DLL Injection/IPC question

I'm work on a build tool that launches thousands of processes (compiles, links etc). It also distributes executables to remote machines so that the build can be run accross 100s of slave machines. I'm implementing DLL injection to monitor the child processes of my build process so that I can see that they opened/closed the resources I expected them to. That way I can tell if my users aren't specifying dependency information correctly.
My question is:
I've got the DLL injection working but I'm not all that familiar with windows programming. What would be the best/fastest way to callback to the parent build process with all the millions of file io reports that the children will be generating? I've thought about having them write to a non-blocking socket, but have been wondering if maybe pipes/shared memory or maybe COM would be better?

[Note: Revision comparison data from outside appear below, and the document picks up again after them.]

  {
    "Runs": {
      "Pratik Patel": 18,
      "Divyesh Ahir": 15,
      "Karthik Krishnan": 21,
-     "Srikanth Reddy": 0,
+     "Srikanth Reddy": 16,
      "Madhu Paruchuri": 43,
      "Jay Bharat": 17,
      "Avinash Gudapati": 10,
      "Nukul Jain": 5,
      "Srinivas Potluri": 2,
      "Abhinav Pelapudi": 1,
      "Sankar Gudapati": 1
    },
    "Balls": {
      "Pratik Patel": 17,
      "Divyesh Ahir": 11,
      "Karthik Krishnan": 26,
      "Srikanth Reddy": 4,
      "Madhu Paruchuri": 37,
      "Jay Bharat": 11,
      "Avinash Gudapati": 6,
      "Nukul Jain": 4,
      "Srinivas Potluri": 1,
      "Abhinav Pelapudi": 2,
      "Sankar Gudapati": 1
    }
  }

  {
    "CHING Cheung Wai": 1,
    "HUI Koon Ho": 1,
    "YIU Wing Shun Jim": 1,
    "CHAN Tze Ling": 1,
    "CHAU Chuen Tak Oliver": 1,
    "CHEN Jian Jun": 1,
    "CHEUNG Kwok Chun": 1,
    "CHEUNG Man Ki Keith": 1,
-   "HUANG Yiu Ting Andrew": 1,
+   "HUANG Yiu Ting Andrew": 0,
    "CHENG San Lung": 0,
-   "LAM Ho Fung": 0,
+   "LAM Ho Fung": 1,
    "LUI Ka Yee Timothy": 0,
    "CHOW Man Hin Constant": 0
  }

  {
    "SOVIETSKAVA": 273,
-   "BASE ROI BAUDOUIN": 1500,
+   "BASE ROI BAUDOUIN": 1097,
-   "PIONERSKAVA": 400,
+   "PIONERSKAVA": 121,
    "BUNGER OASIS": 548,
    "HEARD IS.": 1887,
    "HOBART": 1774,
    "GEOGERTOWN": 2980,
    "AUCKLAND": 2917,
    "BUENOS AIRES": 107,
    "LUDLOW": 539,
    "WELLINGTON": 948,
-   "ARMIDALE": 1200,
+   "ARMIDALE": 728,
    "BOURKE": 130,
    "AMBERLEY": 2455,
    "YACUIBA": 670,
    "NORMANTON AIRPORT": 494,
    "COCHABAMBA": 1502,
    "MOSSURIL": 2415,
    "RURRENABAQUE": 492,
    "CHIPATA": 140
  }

First, since you're apparently dealing with communication between machines, not just within one machine, I'd rule out shared memory immediately.

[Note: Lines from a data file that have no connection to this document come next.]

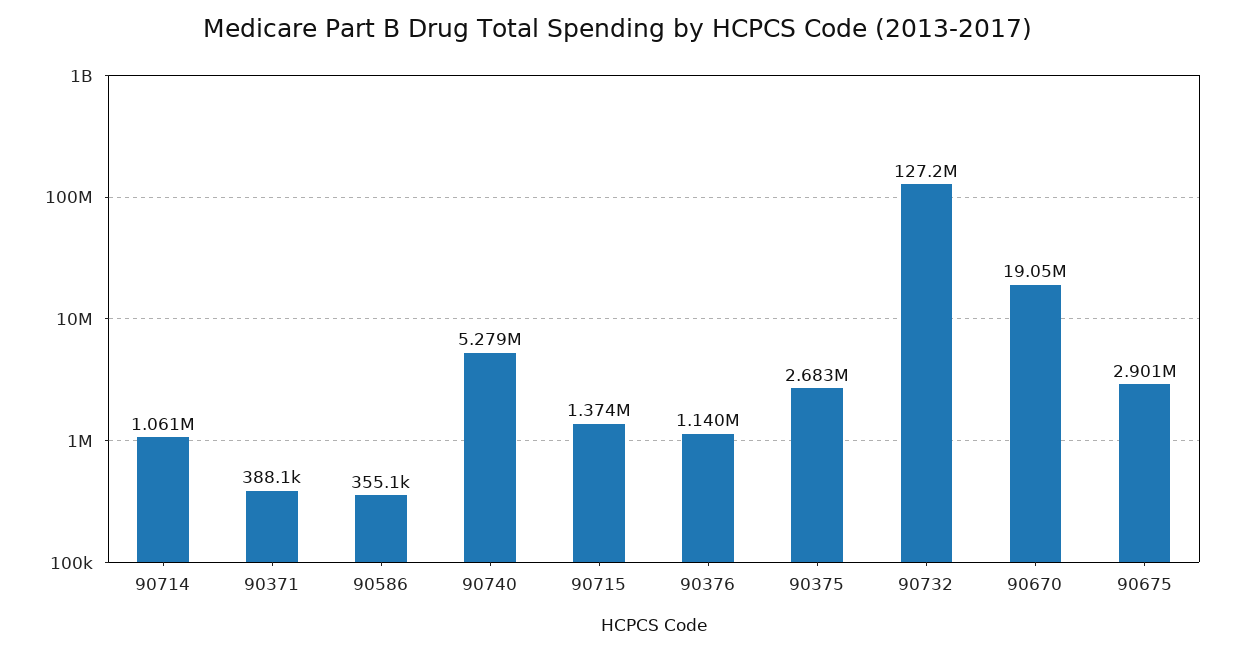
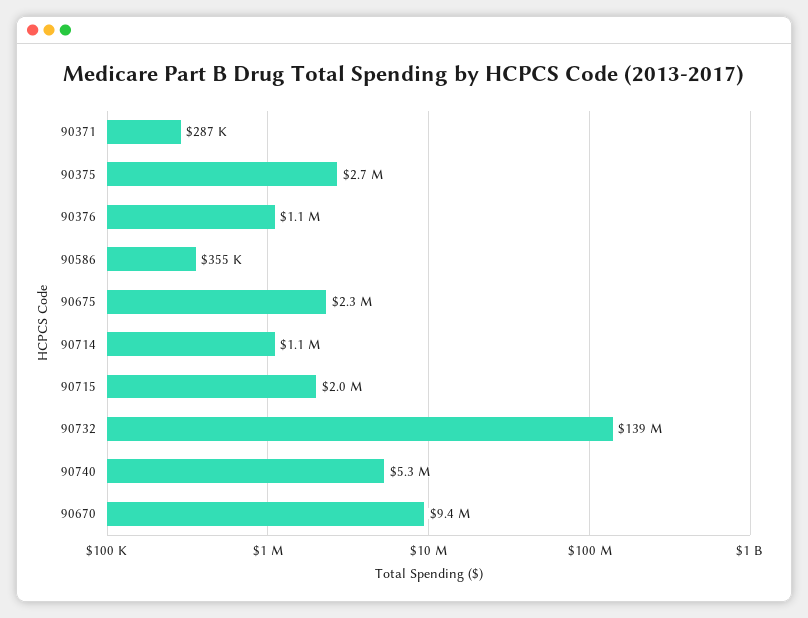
  {
    "90714": 1061000,
-   "90371": 388100,
+   "90371": 287000,
    "90586": 355100,
    "90740": 5279000,
-   "90715": 1374000,
+   "90715": 2000000,
    "90376": 1140000,
    "90375": 2683000,
-   "90732": 127200000,
+   "90732": 139000000,
-   "90670": 19050000,
+   "90670": 9400000,
-   "90675": 2901000
+   "90675": 2300000
  }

I'd think hard about trying to minimize the amount of data instead of worrying a lot about how fast you can send it. Instead of sending millions of file I/O reports, I'd batch together a few kilobytes of that data (or something on that order) and send a hash of that packet. With a careful choice of packet size, you should be able to reduce your data transmission to the point that you can simply use whatever method you find most convenient, rather than trying to pick the one that's the fastest.

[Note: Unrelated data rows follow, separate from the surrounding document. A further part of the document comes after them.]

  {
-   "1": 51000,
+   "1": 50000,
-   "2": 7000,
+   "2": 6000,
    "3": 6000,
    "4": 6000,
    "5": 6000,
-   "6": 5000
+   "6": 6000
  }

If you stay in the windows world (None of your machines is linux or whatever) named pipes is a good choice, because it is fast and can be accessed across the machine boundary. I think shared memory is out of the race, because it can't cross the machine boundary. Distributed com allows to formulate the contract in IDL, but i think XML Messages via pipes are also ok. The xml messages have the benefit to work completely independent from the channel. If yo need linux later you can switch to tcp/ip transport and send your xml messages.
Some additional techniques with limitations:
Another forgotten but hot candidate is RPC (remote procedure calls). Lot of windows services rely on this. But i think it is hard to program RPC
If you are on the same machine and you only need to send some status information, you can regisier a windows message via RegisterWindowMessage() and send messages vie SendMessage()
apart from all the suggestions from thomas, you might also just use a common database to store the results. And if that is too slow use one of the more modern(and fast) key/value databases (like tokyo cabinet/memcachedb/etc).
This sounds like a lot of overkill for the task of verifying the files used in a build. How about, just scanning the build files? or capturing the output from the build tools?